Growth = Pain, Part II

"You can't fail. The further you fall, the greater the opportunity for growth and change."
- Julie Newmar

General reference: http://www.gordoworld.com/gblog/2008/01/self-awareness-and-facilitation.html

As many of you know, I look forward to reading Gordon Byrn's weekly blog. Although I have never met the man personally--we do share mutual friends--he seems like a pretty enlightened, and highly achieved human being. Based on what I know of the man, he is they type of person that I strive to be.

His thoughts this week were difficult for me. His material is basically about looking at our bad habits, and the things that we don't do well, and working towards eliminating these things. Some times my strategy for dealing with my "challenges" is to work harder. This makes things better about half the time. Sometimes more work is necessary to get things done better; other times, I need to see what isn't working, and reimagine how to best deal with the issues at hand. Irregardless, it's hard to look right at yourself, and say, "There are things that I am not good at." As much as it pains me to admit this, awareness of these things is the only way to make changes for the better.

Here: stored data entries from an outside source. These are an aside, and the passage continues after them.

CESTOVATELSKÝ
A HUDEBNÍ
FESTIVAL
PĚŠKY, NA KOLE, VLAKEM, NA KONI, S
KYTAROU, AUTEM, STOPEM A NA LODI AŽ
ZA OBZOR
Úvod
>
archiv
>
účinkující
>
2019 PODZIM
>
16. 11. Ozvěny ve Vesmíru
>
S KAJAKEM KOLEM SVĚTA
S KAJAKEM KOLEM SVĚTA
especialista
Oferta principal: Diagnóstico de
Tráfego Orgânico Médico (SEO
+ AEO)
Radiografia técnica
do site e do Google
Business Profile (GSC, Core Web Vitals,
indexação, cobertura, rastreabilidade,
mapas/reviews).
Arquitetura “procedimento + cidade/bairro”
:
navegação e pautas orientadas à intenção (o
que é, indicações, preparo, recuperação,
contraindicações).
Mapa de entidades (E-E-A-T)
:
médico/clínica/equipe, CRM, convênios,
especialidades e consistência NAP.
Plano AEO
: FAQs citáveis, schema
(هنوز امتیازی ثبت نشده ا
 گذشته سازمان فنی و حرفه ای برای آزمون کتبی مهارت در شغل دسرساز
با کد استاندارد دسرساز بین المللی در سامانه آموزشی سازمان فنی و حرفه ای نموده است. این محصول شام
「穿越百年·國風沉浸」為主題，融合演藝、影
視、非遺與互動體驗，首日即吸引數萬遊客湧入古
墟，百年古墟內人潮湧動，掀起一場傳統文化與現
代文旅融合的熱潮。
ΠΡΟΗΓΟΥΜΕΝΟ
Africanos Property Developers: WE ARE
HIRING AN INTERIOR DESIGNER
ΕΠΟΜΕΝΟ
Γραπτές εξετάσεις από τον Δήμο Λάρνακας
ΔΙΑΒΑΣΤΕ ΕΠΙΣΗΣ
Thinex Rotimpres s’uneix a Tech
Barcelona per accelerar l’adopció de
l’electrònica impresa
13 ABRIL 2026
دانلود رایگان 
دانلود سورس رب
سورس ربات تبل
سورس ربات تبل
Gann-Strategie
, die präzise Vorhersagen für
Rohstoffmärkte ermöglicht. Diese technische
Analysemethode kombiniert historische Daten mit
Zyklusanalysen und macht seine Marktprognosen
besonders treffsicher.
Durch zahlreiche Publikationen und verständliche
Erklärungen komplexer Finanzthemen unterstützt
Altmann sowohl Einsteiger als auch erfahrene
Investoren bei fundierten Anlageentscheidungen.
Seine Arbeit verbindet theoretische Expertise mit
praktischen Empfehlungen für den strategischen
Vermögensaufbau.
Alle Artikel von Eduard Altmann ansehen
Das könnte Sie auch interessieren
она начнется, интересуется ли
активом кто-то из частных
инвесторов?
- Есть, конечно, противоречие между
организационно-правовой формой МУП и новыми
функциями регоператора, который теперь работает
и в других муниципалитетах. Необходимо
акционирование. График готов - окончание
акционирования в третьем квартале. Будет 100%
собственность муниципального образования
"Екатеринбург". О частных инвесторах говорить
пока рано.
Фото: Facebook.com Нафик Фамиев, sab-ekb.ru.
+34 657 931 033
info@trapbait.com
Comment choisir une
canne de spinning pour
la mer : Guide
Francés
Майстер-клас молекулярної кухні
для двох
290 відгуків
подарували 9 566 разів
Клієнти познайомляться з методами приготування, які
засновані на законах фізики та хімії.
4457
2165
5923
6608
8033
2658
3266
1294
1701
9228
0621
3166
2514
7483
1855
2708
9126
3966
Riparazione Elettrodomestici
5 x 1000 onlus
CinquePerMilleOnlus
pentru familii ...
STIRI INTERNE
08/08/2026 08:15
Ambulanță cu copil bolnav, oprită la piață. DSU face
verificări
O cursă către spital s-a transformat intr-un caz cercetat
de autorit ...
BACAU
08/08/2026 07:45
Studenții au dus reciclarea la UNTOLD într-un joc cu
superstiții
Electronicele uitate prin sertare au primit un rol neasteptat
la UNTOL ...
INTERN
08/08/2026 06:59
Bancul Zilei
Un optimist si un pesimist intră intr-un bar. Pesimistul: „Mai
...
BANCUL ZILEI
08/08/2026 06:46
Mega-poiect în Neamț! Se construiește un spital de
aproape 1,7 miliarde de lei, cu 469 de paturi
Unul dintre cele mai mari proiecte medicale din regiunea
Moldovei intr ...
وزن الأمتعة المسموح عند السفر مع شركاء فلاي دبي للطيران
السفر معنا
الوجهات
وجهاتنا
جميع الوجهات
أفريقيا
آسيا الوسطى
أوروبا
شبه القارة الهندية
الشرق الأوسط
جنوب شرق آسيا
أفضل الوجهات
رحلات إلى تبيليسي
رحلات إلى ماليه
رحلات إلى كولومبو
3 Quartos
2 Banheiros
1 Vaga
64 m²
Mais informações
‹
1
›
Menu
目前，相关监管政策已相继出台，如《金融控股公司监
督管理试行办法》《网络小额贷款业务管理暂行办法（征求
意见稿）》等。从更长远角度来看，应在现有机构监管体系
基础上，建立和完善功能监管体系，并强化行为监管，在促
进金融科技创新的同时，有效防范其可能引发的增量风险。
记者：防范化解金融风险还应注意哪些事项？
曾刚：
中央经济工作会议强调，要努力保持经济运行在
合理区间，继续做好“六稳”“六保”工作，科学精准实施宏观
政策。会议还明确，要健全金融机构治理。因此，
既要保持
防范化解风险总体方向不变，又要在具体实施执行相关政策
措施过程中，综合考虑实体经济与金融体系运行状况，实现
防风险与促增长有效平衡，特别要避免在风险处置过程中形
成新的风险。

One of the things that I have noticed with most adult swimmers who want to improve their efficiency is that they take lessons, but then go back to the workouts and continue to practice their old habits. I see it in myself, which is probably why I can see it in others. I've talked about this with Coach Kevin. Although we don't have a formal plan yet, my mental plan right now is to only swim in a span "correctly." This means I will touch water 3 times per week: two times with Kevin in lessons, and once again on the weekend. My guess is that I will probably have to do that for a few months until my stroke has been reformed.

Anyway, as I make these changes, it's going to hurt. I'm going to be frustrated; I'm going to want to go back to my old stroke; I'm going to be upset that I'm not getting better fast enough. But the good news is that if I am willing to negotiate with my resistance to change, I will improve and things will get better.

So those are my thoughts for today. I'm going to try to get some good writing in tomorrow. We'll see if a good topic comes to mind.

Namaste

1 Comments:

Blogger Walter's Mom said...

The article Gordo referenced used the term "bad habits" to describe what isn't working. If I remember correctly the author preferred this to "weaknesses". I guess the former is more positive and is comforting.
It certainly has a different emotional response. So, we all are strong individuals with a few bad habits. Works for me.